There was a package about “Romantic Rio”. “For some the Olympics is all about gold medals, but for others gold rings are going to be their most cherished momentoes ”.

Then we met the beach volleyball women’s team. “At home there is a ceramic moose in need of some ornamentation.” I kid you not, there was a picture of one of the team’s living room with a ceramic moose head on the wall, one antler draped with a medal from a previous Olympics. Of course, I was sitting there amazed, thinking: “Gosh, this woman is an Olympic athlete but she’s also a mum just like me, and I really hope she wins now because otherwise that moose is just going to look all lopsided there in her home.” Not.

By the time they got to the gym, I had given up and gone to the pub. I was nursing a single malt at the bar when those incredible floor routines finally aired and since then I have been unable to watch them.

But what I want to know is, why can’t I watch the BBC abroad? I would definitely be prepared to subscribe to an IBC channel. Perhaps the reason they kill the content as soon as they realise you are not in the UK is to do with the contracts under which the BBC sells its programmes abroad. If that is the case, they should change the contracts. The world is changing. NBC is getting punished by viewers for its pre-digested approach. It is not the 1990s and people have other choices.

Good content is at a premium and channels across the world are going to buy Downton Abbey whether there is an IBC or not.

I’m not even bothered about drama. My current favourite programme is BBC Scotland’s The Adventure Show. At home, I like to sit on the sofa with a cuppa and a digestive watching Cameron McNeish trudge up Munros, raindrops misting up the camera lens.

Dear BBC, please let me pay to watch your coverage of events like the Olympics and your own non-fiction content such as this fine show. Surely creating an international subscription channel could provide valuable revenue. And for viewers in the UK, know that your BBC TV service is gold.

PS:  Since writing the piece above, I have been advised by friends to download a piece of software called VPN. This spoofs the BBC servers that I am in the UK. Logging onto the iplayer with this in place, I was asked if I pay a licence. In fact, I am still partly based in the UK and could answer truthfully that I do. But they didn’t ask for any evidence of that.

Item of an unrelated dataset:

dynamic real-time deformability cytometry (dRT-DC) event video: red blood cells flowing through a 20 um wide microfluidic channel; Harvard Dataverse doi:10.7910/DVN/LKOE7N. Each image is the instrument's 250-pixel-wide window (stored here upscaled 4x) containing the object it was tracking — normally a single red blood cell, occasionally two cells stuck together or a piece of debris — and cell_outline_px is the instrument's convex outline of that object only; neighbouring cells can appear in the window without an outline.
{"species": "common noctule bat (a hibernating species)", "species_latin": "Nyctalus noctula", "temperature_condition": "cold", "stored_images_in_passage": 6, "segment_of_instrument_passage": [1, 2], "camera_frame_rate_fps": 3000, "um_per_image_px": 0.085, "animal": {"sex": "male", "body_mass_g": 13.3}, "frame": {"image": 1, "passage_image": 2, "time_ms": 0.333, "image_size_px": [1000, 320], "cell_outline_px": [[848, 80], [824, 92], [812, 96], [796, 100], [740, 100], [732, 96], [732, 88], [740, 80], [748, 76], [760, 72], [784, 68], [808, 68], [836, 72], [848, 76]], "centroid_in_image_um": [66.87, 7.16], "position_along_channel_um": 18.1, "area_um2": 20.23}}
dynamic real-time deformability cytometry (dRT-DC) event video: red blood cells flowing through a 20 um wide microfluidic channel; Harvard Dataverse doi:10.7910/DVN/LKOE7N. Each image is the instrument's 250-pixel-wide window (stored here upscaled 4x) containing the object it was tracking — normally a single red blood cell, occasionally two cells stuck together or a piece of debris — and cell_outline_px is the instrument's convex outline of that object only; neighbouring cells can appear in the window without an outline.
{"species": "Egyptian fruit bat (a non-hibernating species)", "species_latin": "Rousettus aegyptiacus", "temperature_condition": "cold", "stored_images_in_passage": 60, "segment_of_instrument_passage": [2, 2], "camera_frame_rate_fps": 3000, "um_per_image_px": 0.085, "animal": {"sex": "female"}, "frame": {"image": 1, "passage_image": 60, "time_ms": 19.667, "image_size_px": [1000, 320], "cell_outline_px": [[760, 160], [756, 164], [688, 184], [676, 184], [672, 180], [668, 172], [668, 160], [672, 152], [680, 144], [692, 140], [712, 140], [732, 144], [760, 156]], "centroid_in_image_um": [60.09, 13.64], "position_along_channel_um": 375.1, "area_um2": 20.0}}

I now have free access to all BBC content on my laptop, although I have some concerns: one, that it may expose my computer to use by third parties or viruses, and two that I would rather watch on the TV and not on my laptop.

To be  honest, I would much rather pay the BBC to view the content while abroad. The fact that dinosaurs like me can pass through it, also proves the wall is useless. Does it exist only to serve some legal requirement? Why not get some better lawyers and come up with a solution that allows a paywall to be created, instead of a pointless pretend-y wall?